Food

I have never been able to feed myself appropriately. I’m a relatively intelligent person, and in many ways, I ooze competence. I have never struggled with executive function. I’m organized, I’m systematic. And yet still somehow, feeding myself is completely beyond me.

I don’t cook, and while I’ve gone through periods of cooking, it always seems like an absolutely insane waste of time and energy and money and decision-making when pre-made food is so easy and widely available. Home cooking at this point seems like sewing your own clothes: you certainly can do it, if you enjoy that sort of thing, but it’s a full out hobby that’s going to consume no small portion of your life, so if that’s your thing, that’s your thing.

But yet somehow, for everyone else, cooking is merely a daily chore, like bathing or brushing teeth, a maintenance activity. I don’t understand that. For me, it’s a giant onerous obligation that sucks up like fully 3/4 of the scant free hours in a workday.

I am usually able to institute some sort of maintenance feeding of myself that is very fast and easy. Right now, for example, I eat a packet of this pre-made dal for dinner every night, along with a cup of microwave minute rice. The dal takes exactly 1:30 to heat up and the minute rice takes, well, 1:00, so my entire dinner is ready in 2:30 minutes. It takes probably 2 minutes to eat it, and there is no cleanup. Dinner is thus fully accomplished in under 5 minutes.

But now I have this baby.

I don’t know why I thought that when I had a baby, I would suddenly know how to deal with food. I am still as confounded by it as ever, with the additional wrinkle that there are only certain things a baby can eat. There’s a new bit of social pressure for women in my demographic around the idea that college-educated, upper-middle-class mothers do not give our babies baby food, or even homemade purees. Instead, we introduce a colorful variety of whole foods. Baby food — especially pre-made baby food — is for trashy people, or, as we all heavily imply but never say, poors.

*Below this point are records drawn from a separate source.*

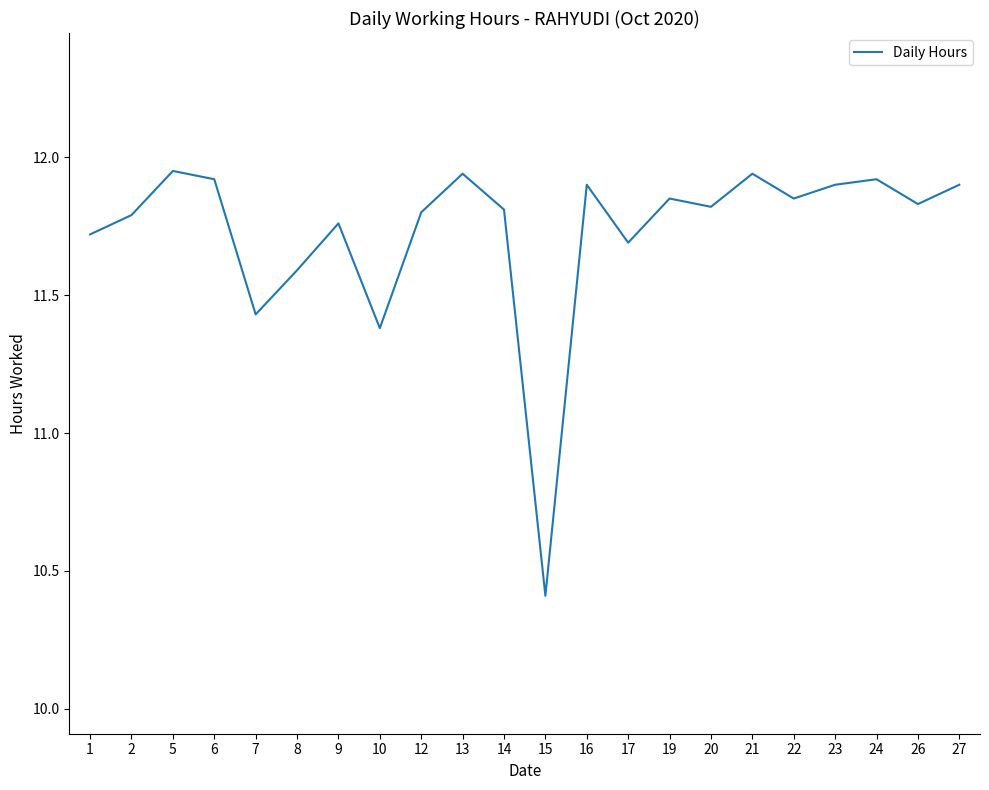

The chart shows a value of 20.6 at 19. True or false?

False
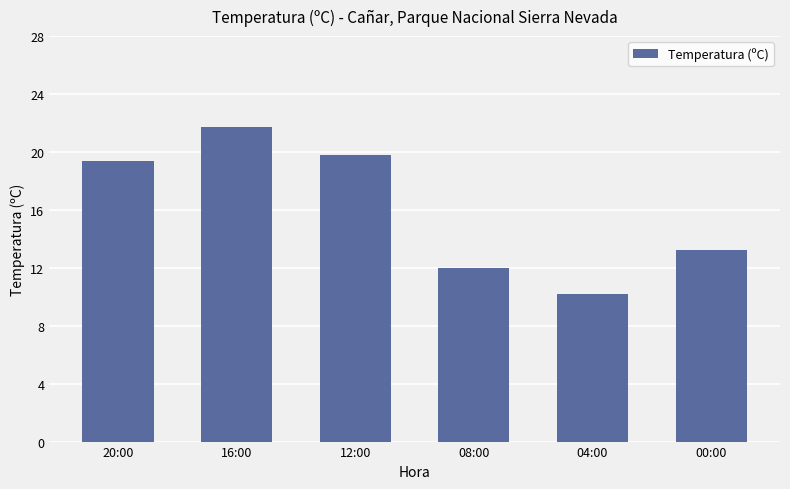

How many categories are shown in the chart?

6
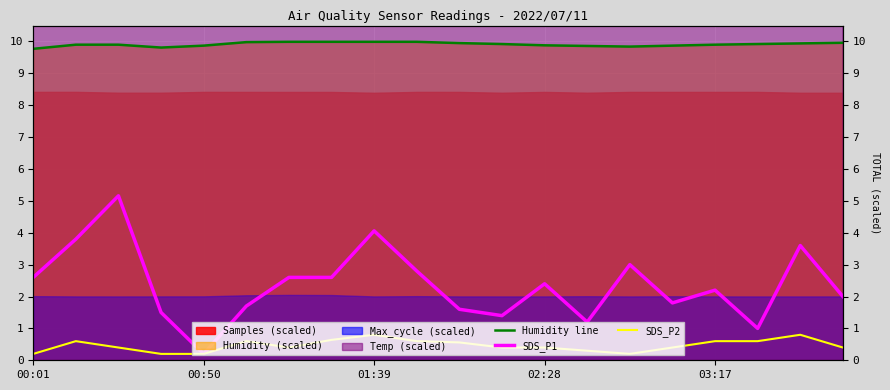

True or false: Humidity line and SDS_P2 cross at least once.

False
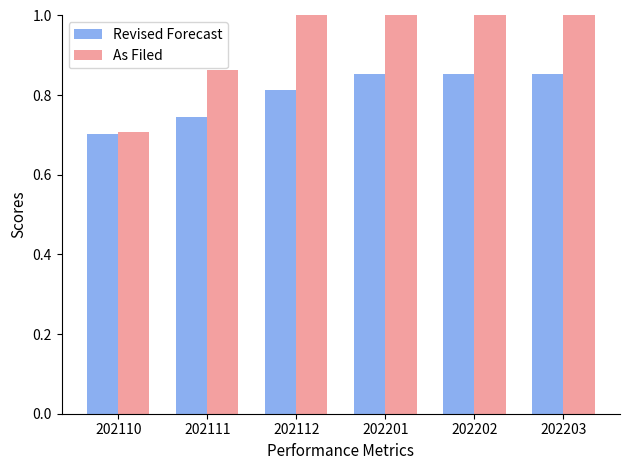

Is it true that Revised Forecast equals 0.3 at 202203?

False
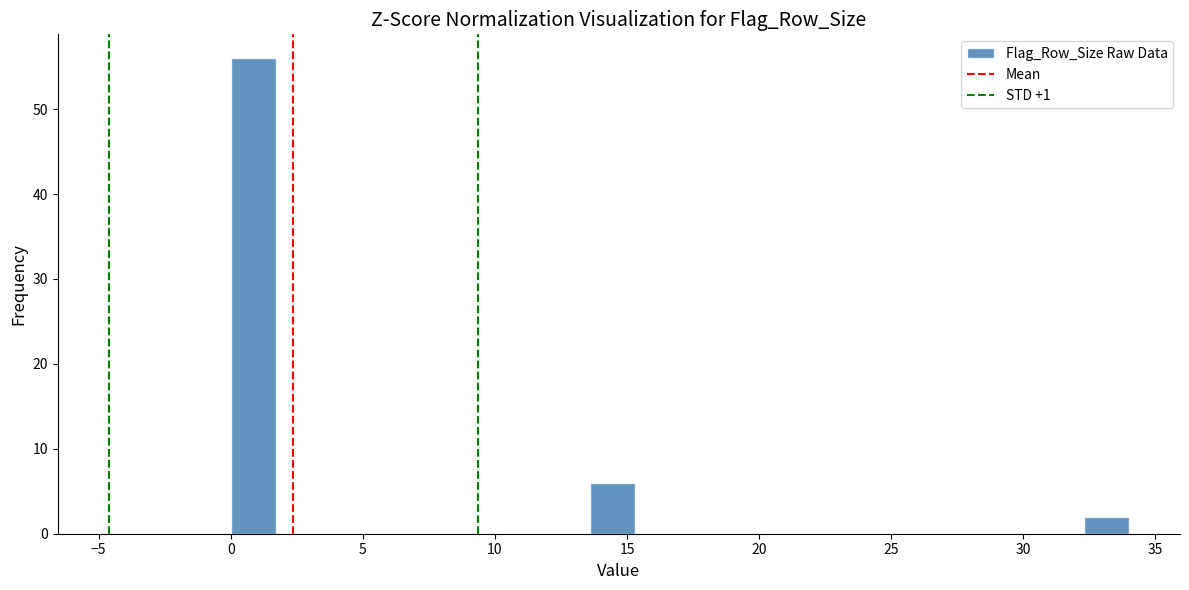

Read against the x-axis, roughly where is the centre of the tallest bar?

1.0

Now, typically, beyond the classism, I find all this type of stuff thinly veiled feminist backlash, to re-convince women that they need to spend all their time on domestic duties that had previously been automated or pre-packaged somehow, so that they will be ineffective in other areas and not gain any real power or serious money (or organize and take to the streets in a bloody revolution). But somehow I fell for it in this case, and felt that I absolutely could not under any circumstances give Edith baby food.

In practice, this has mostly resulted in is my not feeding her solids at all, because I’m way too exhausted after a long day at work to make decisions about some sort of vegetable to steam for her till it’s mushy, let it cool, scoop it out for her, let her fling it everywhere, bathe her, clean the high chair, etc. etc. etc.

I’ve been agonizing about this for two weeks and trying to decide how I will build meal-planning, shopping, and food prep into my daily life as a single parent who works full-time. And then I suddenly realized there’s a really simple solution to this for the time being: fucking baby food.

Look, I just am not an especially healthy person when it comes to diet and I’m incredibly lazy. I once lived for three months eating nothing but Clif bars. I was a beta tester for Soylent. I eat conventional produce from Mexico. I spend an obscene amount of money on delivery just for myself that I could easily go pick up. I go through probably two jars of peanut butter a week. My roommate had to teach me that you’re supposed to heat the pan before you put the egg in when I was 30 years old. My idea of health food is an Amy’s frozen dinner. I drink wine out of a can.

I formula feed my baby and now I’m giving her jarred baby food, and it won’t kill her, and if you don’t like that, well, you can fucking bite me.

2 Comments

  1. Zandy says:

    This is going to sound absolutely insane, so stick with me here, but baby food is exactly for babies? You can just feed it to them. Works a treat.

    Liked by 2 people

    1. Elizabeth says:

      I don’t know why no one told me this. It isn’t in the books.